In the abstract, all FC2 authors are part of the tribe, are always-already home, are part of the publishing ecology I’ve been describing that sets itself against the corporate one run by media conglomerates. Frustrated from the start by New York publishing’s commodification and aesthetics of exclusion, FC2 has always sought to develop a successful model based on alliance and partnership, a production/aesthetic model run by innovative authors on behalf of innovative authors. That model assumes it is less important to make a profit than it is to disseminate what strikes the Board as significant heterodox writing. The consequence has been to remind us all with every book we publish (now more than 200, as I say) that there are options that stand against the corporate milieu’s structuring, functioning, and ambitions, as well as a means of caring about innovative writing that Manhattan can’t begin to begin to conceive of.
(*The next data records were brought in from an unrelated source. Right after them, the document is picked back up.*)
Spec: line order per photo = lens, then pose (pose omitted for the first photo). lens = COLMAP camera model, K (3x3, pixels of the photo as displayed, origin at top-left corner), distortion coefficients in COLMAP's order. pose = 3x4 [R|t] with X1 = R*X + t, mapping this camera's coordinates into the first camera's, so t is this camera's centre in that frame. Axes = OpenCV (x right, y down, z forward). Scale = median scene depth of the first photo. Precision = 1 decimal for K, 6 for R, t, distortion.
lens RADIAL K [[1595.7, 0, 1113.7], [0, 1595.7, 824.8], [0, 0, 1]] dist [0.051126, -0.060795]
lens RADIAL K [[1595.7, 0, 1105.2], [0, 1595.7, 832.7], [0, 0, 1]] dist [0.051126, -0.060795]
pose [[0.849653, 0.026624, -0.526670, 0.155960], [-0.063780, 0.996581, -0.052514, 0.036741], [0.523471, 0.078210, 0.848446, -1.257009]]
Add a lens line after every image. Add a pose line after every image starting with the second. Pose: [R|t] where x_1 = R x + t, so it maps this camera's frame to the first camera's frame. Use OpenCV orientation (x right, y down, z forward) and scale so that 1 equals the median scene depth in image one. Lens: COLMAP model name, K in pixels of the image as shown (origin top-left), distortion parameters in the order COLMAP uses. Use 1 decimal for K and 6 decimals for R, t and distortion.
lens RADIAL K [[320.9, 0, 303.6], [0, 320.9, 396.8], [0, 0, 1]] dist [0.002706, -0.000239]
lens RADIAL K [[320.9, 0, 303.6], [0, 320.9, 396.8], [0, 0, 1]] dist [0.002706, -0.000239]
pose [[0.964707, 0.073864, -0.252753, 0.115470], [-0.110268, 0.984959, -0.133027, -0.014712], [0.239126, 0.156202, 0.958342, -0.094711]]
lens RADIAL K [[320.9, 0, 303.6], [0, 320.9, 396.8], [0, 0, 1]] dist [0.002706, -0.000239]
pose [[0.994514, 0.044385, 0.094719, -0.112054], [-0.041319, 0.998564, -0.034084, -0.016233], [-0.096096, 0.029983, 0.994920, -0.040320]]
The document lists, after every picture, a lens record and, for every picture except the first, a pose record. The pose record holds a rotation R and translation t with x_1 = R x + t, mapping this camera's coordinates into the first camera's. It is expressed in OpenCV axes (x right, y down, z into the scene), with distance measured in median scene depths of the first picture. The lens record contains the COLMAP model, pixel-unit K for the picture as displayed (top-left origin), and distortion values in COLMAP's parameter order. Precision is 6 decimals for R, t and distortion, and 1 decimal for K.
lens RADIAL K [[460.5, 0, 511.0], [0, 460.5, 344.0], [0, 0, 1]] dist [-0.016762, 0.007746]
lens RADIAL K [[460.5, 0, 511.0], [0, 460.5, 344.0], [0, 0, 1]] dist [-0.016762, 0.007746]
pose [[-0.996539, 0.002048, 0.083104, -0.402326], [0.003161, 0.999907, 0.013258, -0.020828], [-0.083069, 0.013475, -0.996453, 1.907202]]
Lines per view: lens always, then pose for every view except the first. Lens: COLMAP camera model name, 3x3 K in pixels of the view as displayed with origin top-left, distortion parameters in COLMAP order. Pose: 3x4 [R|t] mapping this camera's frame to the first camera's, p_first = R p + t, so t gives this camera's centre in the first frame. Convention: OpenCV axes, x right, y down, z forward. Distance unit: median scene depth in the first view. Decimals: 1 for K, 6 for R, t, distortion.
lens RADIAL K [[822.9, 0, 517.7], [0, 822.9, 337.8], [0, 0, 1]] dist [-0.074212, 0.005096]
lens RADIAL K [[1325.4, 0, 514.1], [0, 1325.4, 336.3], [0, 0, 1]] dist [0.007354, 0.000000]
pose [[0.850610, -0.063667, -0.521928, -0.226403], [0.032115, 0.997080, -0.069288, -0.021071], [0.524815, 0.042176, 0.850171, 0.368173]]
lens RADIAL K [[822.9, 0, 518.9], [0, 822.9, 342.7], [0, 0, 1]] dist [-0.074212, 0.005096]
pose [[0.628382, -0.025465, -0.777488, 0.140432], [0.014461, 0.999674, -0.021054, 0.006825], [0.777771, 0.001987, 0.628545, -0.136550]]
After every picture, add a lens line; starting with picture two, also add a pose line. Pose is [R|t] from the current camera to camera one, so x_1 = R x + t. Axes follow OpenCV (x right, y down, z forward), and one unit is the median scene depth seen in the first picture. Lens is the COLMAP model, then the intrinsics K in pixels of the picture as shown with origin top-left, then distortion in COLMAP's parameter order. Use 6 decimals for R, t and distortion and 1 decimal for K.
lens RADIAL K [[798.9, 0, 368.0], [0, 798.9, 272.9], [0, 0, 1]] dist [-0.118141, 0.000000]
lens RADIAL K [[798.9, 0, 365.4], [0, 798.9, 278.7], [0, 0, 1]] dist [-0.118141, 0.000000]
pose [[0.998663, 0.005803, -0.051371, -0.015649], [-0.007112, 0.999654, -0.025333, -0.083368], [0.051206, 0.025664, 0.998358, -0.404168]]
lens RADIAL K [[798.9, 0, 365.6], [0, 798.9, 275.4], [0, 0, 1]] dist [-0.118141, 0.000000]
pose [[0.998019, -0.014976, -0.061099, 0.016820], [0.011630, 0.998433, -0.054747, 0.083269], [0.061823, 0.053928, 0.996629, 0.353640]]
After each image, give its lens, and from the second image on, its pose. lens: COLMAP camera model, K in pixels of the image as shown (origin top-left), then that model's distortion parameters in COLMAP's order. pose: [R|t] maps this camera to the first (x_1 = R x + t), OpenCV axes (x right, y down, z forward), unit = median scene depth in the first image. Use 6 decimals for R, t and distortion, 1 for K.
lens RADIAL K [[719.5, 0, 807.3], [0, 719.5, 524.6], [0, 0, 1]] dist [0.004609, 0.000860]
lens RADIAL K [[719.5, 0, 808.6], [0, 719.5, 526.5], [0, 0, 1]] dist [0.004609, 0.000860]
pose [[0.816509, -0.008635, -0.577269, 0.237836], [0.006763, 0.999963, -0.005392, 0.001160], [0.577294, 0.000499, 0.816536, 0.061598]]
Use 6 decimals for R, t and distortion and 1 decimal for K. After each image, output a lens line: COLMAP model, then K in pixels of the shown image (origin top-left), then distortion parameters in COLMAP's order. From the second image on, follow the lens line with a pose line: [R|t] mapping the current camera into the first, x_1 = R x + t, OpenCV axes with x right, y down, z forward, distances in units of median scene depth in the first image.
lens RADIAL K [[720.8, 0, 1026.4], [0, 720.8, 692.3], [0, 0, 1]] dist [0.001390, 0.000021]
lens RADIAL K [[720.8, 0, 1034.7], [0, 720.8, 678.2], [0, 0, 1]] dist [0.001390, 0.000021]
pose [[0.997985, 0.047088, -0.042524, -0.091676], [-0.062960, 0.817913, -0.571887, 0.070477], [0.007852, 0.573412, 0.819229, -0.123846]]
I say “in the abstract” because of course praxis doesn’t always—can’t always—match intent. Various pressures running the gamut from personality/aesthetic differences among Board members to institutional realities—FC2, for instance, works out of a number of universities with their own ever-changing pressures: University of Utah (oversight), University of Alabama (printing, distribution, some PR), Illinois State University (layout), Central Michigan University (submissions), University of Massachusetts at Amherst (more PR), e.g.—make sure that that’s the case.  But it’s precisely among that network of tensions that FC2 seems to thrive.